§ **Work task**
Pick out every line in the records below that contains the string "GetDataOk", and copy each of those lines. The match is case-sensitive.

§ **Data excerpts**
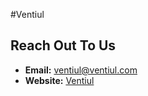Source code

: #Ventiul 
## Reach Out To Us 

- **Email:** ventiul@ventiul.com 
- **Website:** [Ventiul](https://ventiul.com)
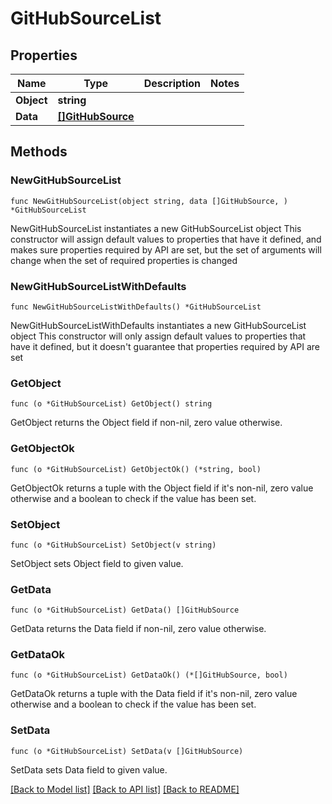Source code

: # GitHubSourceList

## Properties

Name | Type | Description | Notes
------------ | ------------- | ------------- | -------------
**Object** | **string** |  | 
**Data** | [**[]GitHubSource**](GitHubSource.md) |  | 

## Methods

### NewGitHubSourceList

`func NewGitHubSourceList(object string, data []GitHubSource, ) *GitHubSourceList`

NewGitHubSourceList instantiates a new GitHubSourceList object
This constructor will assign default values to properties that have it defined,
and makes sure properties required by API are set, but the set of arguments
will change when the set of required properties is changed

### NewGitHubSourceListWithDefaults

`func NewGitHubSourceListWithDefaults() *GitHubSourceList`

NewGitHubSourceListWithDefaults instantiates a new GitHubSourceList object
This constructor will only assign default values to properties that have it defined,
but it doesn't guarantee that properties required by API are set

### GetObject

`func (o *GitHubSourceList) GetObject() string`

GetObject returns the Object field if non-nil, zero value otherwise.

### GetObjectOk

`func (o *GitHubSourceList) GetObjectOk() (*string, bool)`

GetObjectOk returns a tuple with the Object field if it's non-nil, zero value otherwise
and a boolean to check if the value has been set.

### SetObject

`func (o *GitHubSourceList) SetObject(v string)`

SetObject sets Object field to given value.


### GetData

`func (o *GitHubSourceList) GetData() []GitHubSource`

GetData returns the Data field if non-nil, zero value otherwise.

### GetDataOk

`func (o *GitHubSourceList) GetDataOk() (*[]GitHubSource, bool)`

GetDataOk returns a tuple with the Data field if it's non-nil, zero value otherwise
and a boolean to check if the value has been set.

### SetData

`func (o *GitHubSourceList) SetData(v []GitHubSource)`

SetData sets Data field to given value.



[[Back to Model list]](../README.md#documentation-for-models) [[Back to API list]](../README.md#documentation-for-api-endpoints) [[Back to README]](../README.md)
==
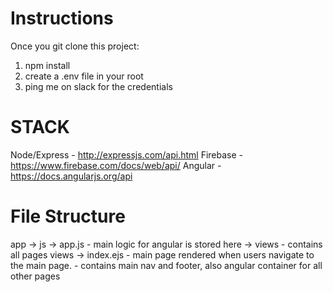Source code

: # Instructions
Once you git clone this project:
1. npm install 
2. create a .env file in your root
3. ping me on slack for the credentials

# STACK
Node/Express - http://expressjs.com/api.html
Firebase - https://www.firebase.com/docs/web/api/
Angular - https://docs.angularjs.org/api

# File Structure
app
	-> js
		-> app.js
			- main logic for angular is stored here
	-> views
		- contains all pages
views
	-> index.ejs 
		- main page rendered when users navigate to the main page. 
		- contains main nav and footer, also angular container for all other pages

§ **Written answer**
### GetDataOk
`func (o *GitHubSourceList) GetDataOk() (*[]GitHubSource, bool)`
GetDataOk returns a tuple with the Data field if it's non-nil, zero value otherwise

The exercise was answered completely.